17. The government will extract a fee of $6.7 billion annually from insurance companies. If you are an insurer, what you will pay depends on your share of net premiums plus 200% of your administrative costs. So, if your net premiums and administrative costs are equal to 10% of the total, you will pay 10% of $6.7 billion, or $670,000,000. In the reconciliation bill, the fee will start at $8 billion in 2014, $11.3 billion in 2015, $1.9 billion in 2017, and $14.3 billion in 2018 (Section 1406).Think you, as an insurance executive, know how to better spend that money? Tough.(Section 9010 (b) (1) (A and B).)
The people who come up with these taxes, fees, and levies, are pretty damn imaginative. Too bad they don’t use their brains in the private sector and create wealth, rather than devolving into professional leeches.
18. If an insurance company board or its stockholders think the CEO is worth more than $500,000 in deferred compensation? Tough.(Section 9014).
Meanwhile, the president of Ohio State University makes $1.2 million, annually.

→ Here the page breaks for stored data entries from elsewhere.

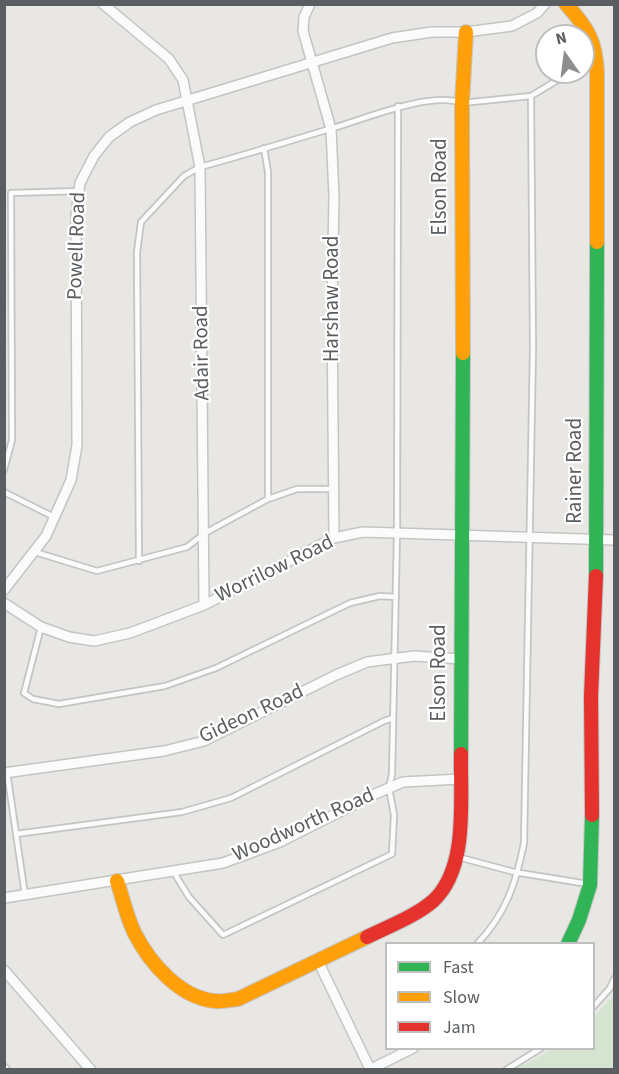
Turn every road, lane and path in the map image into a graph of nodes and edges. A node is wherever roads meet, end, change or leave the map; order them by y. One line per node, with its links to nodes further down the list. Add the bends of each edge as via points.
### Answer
1 (103, 4): 10 (street, Adair Road, via 169,59 183,80)
2 (310, 4): 7 (street, Harshaw Road, via 303,31)
3 (546, 4): 5 (street, Powell Road, via 512,26)
4 (566, 4): 6 (street, Rainer Road, via 585,26)
5 (466, 32): 7 (street, Powell Road, via 392,38); 11 (street, Elson Road)
6 (597, 51): 27 (street, Rainer Road)
7 (312, 62): 10 (street, Powell Road); 13 (street, Harshaw Road)
8 (551, 84): 9 (lane)
9 (531, 96): 11 (lane); 25 (lane)
10 (187, 102): 15 (street, Adair Road); 16 (street, Powell Road, via 156,110 109,137 94,156)
11 (462, 103): 12 (lane, via 452,99); 24 (street, Elson Road)
12 (398, 106): 13 (lane); 22 (lane)
13 (331, 129): 14 (lane); 18 (street, Harshaw Road)
14 (264, 148): 15 (lane); 20 (lane, via 268,172)
15 (200, 167): 23 (street, Adair Road); 30 (lane, via 184,176 141,222)
16 (79, 191): 17 (lane, via 11,193 12,440); 21 (street, Powell Road, via 77,445 71,480)
17 (4, 470)
18 (334, 489): 20 (lane, via 297,489); 26 (street, Harshaw Road)
19 (4, 492): 21 (lane)
20 (268, 499): 23 (lane)
21 (54, 517): 29 (street, Powell Road)
22 (397, 532): 24 (street, Worrilow Road); 26 (street, Worrilow Road, via 363,532); 32 (lane)
23 (205, 533): 30 (lane, via 187,547); 34 (street, Adair Road)
24 (463, 534): 25 (street, Worrilow Road); 37 (street, Elson Road)
25 (531, 537): 27 (street, Worrilow Road); 45 (lane, via 524,843)
26 (334, 538): 34 (street, Worrilow Road)
27 (597, 540): 28 (street, Worrilow Road); 47 (street, Rainer Road)
28 (615, 540)
29 (35, 552): 30 (lane, via 97,571); 31 (street, Powell Road)
30 (139, 561)
31 (4, 590)
32 (396, 597): 35 (lane, via 380,596 350,603 186,680 59,704 33,699 24,693); 36 (lane)
33 (4, 603): 35 (street, Worrilow Road)
34 (204, 604): 35 (street, Worrilow Road, via 130,633 94,640 69,637)
35 (41, 627)
36 (394, 657): 37 (street, Gideon Road); 38 (lane); 39 (street, Gideon Road, via 367,662 336,675 204,741 164,751)
37 (460, 659): 40 (street, Elson Road)
38 (393, 718): 41 (lane); 42 (lane, via 231,798 182,812)
39 (6, 772): 42 (lane)
40 (461, 779): 41 (street, Woodworth Road, via 403,782); 43 (street, Elson Road)
41 (390, 788): 44 (street, Woodworth Road, via 280,842 223,863); 44 (lane, via 394,815 392,854 223,935 189,897)
42 (16, 834): 48 (lane)
43 (457, 856): 45 (lane); 52 (street, Elson Road, via 434,901)
44 (173, 871): 46 (street, Woodworth Road)
45 (518, 872): 47 (lane); 50 (lane, via 512,892)
46 (117, 881): 48 (street, Woodworth Road); 52 (street, Elson Road, via 136,936 167,978 188,992 213,1001 238,999)
47 (590, 885): 51 (street, Rainer Road)
48 (25, 895): 49 (street, Woodworth Road)
49 (4, 898)
50 (478, 942)
51 (569, 942)
52 (318, 961): 59 (street)
53 (4, 970): 61 (street)
54 (615, 979): 55 (lane)
55 (595, 1005)
56 (409, 1050): 59 (street)
57 (538, 1050): 62 (lane)
58 (4, 1066): 60 (lane)
59 (370, 1069)
60 (8, 1070)
61 (91, 1070)
62 (506, 1070)

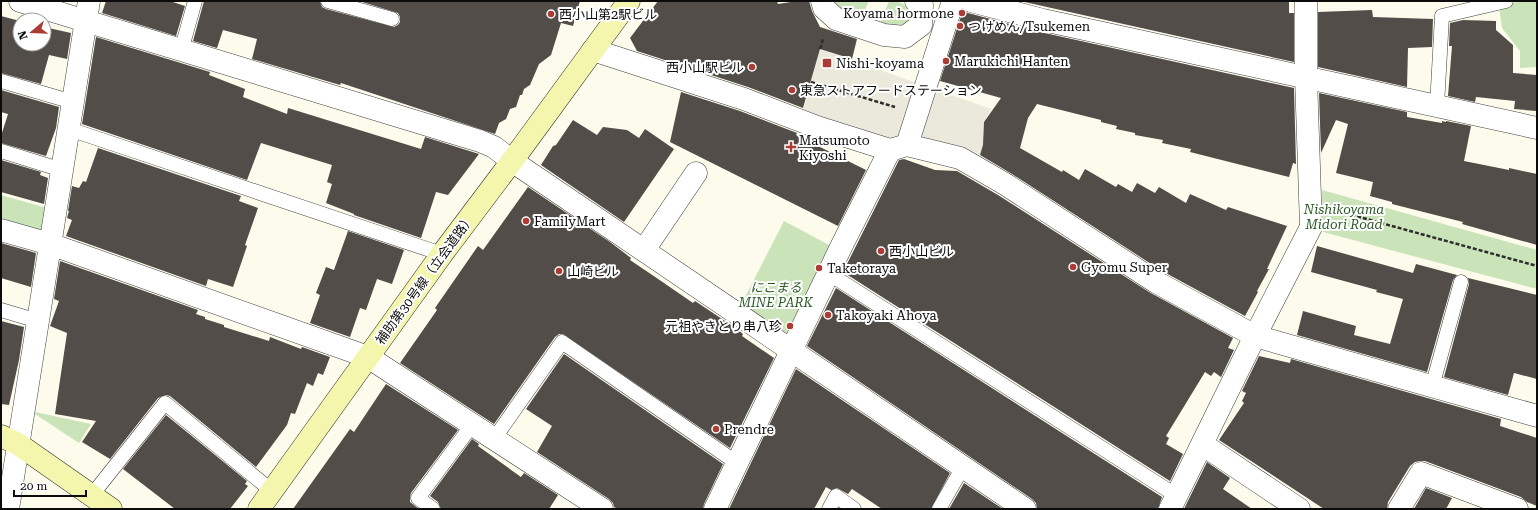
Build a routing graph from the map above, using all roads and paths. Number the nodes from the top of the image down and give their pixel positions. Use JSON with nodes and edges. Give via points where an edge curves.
{"nodes":[{"id":1,"x":20,"y":1,"type":"edge"},
{"id":2,"x":195,"y":1,"type":"edge"},
{"id":3,"x":328,"y":1,"type":"edge"},
{"id":4,"x":629,"y":1,"type":"edge"},
{"id":5,"x":822,"y":1,"type":"edge"},
{"id":6,"x":954,"y":1,"type":"edge"},
{"id":7,"x":971,"y":1,"type":"edge"},
{"id":8,"x":1306,"y":1,"type":"edge"},
{"id":9,"x":1506,"y":1,"type":"edge"},
{"id":10,"x":926,"y":2,"type":"edge"},
{"id":11,"x":87,"y":11,"type":"edge"},
{"id":12,"x":392,"y":19,"type":"dead end"},
{"id":13,"x":822,"y":39,"type":"dead end"},
{"id":14,"x":820,"y":49,"type":"dead end"},
{"id":15,"x":593,"y":50,"type":"junction"},
{"id":16,"x":181,"y":51,"type":"junction"},
{"id":17,"x":1306,"y":77,"type":"junction"},
{"id":18,"x":1,"y":81,"type":"edge"},
{"id":19,"x":811,"y":82,"type":"dead end"},
{"id":20,"x":73,"y":102,"type":"junction"},
{"id":21,"x":1437,"y":106,"type":"junction"},
{"id":22,"x":918,"y":113,"type":"junction"},
{"id":23,"x":1537,"y":128,"type":"edge"},
{"id":24,"x":69,"y":129,"type":"junction"},
{"id":25,"x":899,"y":148,"type":"junction"},
{"id":26,"x":1,"y":151,"type":"edge"},
{"id":27,"x":512,"y":161,"type":"junction"},
{"id":28,"x":62,"y":170,"type":"junction"},
{"id":29,"x":696,"y":173,"type":"dead end"},
{"id":30,"x":1310,"y":203,"type":"junction"},
{"id":31,"x":1,"y":230,"type":"edge"},
{"id":32,"x":50,"y":244,"type":"junction"},
{"id":33,"x":644,"y":250,"type":"junction"},
{"id":34,"x":442,"y":254,"type":"junction"},
{"id":35,"x":1537,"y":266,"type":"edge"},
{"id":36,"x":828,"y":273,"type":"junction"},
{"id":37,"x":1461,"y":282,"type":"dead end"},
{"id":38,"x":1,"y":310,"type":"edge"},
{"id":39,"x":38,"y":321,"type":"junction"},
{"id":40,"x":1255,"y":336,"type":"junction"},
{"id":41,"x":791,"y":349,"type":"junction"},
{"id":42,"x":368,"y":357,"type":"junction"},
{"id":43,"x":1432,"y":387,"type":"junction"},
{"id":44,"x":1537,"y":416,"type":"edge"},
{"id":45,"x":472,"y":424,"type":"junction"},
{"id":46,"x":494,"y":439,"type":"junction"},
{"id":47,"x":10,"y":440,"type":"edge"},
{"id":48,"x":1202,"y":444,"type":"junction"},
{"id":49,"x":738,"y":463,"type":"junction"},
{"id":50,"x":963,"y":467,"type":"junction"},
{"id":51,"x":272,"y":491,"type":"junction"},
{"id":52,"x":92,"y":495,"type":"junction"},
{"id":53,"x":1173,"y":502,"type":"edge"},
{"id":54,"x":589,"y":506,"type":"edge"},
{"id":55,"x":8,"y":509,"type":"edge"},
{"id":56,"x":111,"y":509,"type":"edge"},
{"id":57,"x":259,"y":509,"type":"edge"},
{"id":58,"x":433,"y":509,"type":"edge"},
{"id":59,"x":715,"y":509,"type":"edge"},
{"id":60,"x":829,"y":509,"type":"edge"},
{"id":61,"x":854,"y":509,"type":"edge"},
{"id":62,"x":939,"y":509,"type":"edge"},
{"id":63,"x":1025,"y":509,"type":"edge"},
{"id":64,"x":1299,"y":509,"type":"edge"},
{"id":65,"x":1399,"y":509,"type":"edge"},
{"id":66,"x":1517,"y":509,"type":"edge"}],
"edges":[{"from":1,"to":11,"type":"street"},
{"from":2,"to":16,"type":"lane"},
{"from":3,"to":12,"type":"lane"},
{"from":4,"to":15,"type":"street","name":"補助第30号線（立会道路）"},
{"from":5,"to":10,"type":"street","via":[[824,8],[836,19],[884,35],[905,38],[921,25]]},
{"from":6,"to":22,"type":"street"},
{"from":7,"to":17,"type":"street","via":[[1043,20]]},
{"from":8,"to":17,"type":"street"},
{"from":9,"to":21,"type":"lane","via":[[1442,16]]},
{"from":11,"to":16,"type":"street"},
{"from":11,"to":20,"type":"street"},
{"from":13,"to":14,"type":"path"},
{"from":15,"to":25,"type":"street","via":[[744,99],[817,127]]},
{"from":15,"to":27,"type":"street","name":"補助第30号線（立会道路）"},
{"from":16,"to":27,"type":"street","via":[[480,141],[494,147]]},
{"from":17,"to":21,"type":"street"},
{"from":17,"to":30,"type":"street"},
{"from":18,"to":20,"type":"lane"},
{"from":19,"to":22,"type":"path"},
{"from":20,"to":24,"type":"street"},
{"from":21,"to":23,"type":"street"},
{"from":22,"to":25,"type":"street"},
{"from":24,"to":28,"type":"street"},
{"from":24,"to":34,"type":"lane"},
{"from":25,"to":36,"type":"street"},
{"from":25,"to":40,"type":"street","via":[[960,158],[1005,184],[1156,282]]},
{"from":26,"to":28,"type":"lane"},
{"from":27,"to":33,"type":"street"},
{"from":27,"to":34,"type":"street","name":"補助第30号線（立会道路）"},
{"from":28,"to":32,"type":"street"},
{"from":29,"to":33,"type":"street"},
{"from":30,"to":35,"type":"path"},
{"from":30,"to":40,"type":"street","via":[[1311,227]]},
{"from":31,"to":32,"type":"street"},
{"from":32,"to":39,"type":"street"},
{"from":32,"to":42,"type":"street"},
{"from":33,"to":41,"type":"street"},
{"from":34,"to":42,"type":"street","name":"補助第30号線（立会道路）"},
{"from":36,"to":41,"type":"street"},
{"from":36,"to":53,"type":"lane"},
{"from":37,"to":43,"type":"lane"},
{"from":38,"to":39,"type":"lane"},
{"from":39,"to":47,"type":"street"},
{"from":40,"to":43,"type":"street"},
{"from":40,"to":48,"type":"street"},
{"from":41,"to":49,"type":"street"},
{"from":41,"to":50,"type":"street"},
{"from":42,"to":45,"type":"street"},
{"from":42,"to":51,"type":"street","name":"補助第30号線（立会道路）"},
{"from":43,"to":44,"type":"street"},
{"from":45,"to":46,"type":"street"},
{"from":45,"to":58,"type":"lane","via":[[418,498]]},
{"from":46,"to":49,"type":"lane","via":[[562,342]]},
{"from":46,"to":54,"type":"street"},
{"from":47,"to":52,"type":"street"},
{"from":47,"to":55,"type":"street"},
{"from":48,"to":53,"type":"street"},
{"from":48,"to":64,"type":"street"},
{"from":49,"to":59,"type":"street"},
{"from":50,"to":62,"type":"lane"},
{"from":50,"to":63,"type":"street"},
{"from":51,"to":52,"type":"lane","via":[[165,403]]},
{"from":51,"to":57,"type":"street","name":"補助第30号線（立会道路）"},
{"from":52,"to":56,"type":"street"},
{"from":60,"to":61,"type":"lane","via":[[836,496]]},
{"from":65,"to":66,"type":"street","via":[[1420,473]]}]}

19. You will have to pay an additional 0.5% payroll tax on any dollar you make over $250,000 if you file a joint return and $200,000 if you file an individual return. What? You think you know how to spend the money you earned better than the government? Tough. (Section 9015).
That amount will rise to a 3.8% tax if reconciliation passes. It will also apply to investment income, estates, and trusts. You think you know how to spend the money you earned better than the government? Like you need to ask. (Section 1402).
20. If you go for cosmetic surgery, you will pay an additional 5% tax on the cost of the procedure. Think you know how to spend that money you earned better than the government? Tough. (Section 9017).
Unfortunately the members of Congress are exempt from Obamacare, which is despicable. And what of equal treatment? Discriminations discusses some disturbing special treatment provisions in Obamacare, just to ensure that Obamacare advances none of what I care most about – liberty, prosperity, and equal treatment.
In sum, Obamacare is a Victory for Obama’s Agenda of Spreading Dependency, and an epic fail for individual liberty, prosperity, and equal treatment.
Health care will not be seriously revisited for at least a generation, so the system’s costliest defect — untaxed employer-provided insurance, which entangles a high-inflation commodity, health care, with the wage system — remains. Obama could not challenge this without adopting measures — e.g., tax credits for individuals, enabling them to shop for their own insurance — that empower individuals and therefore conflict with his party’s agenda of spreading dependency.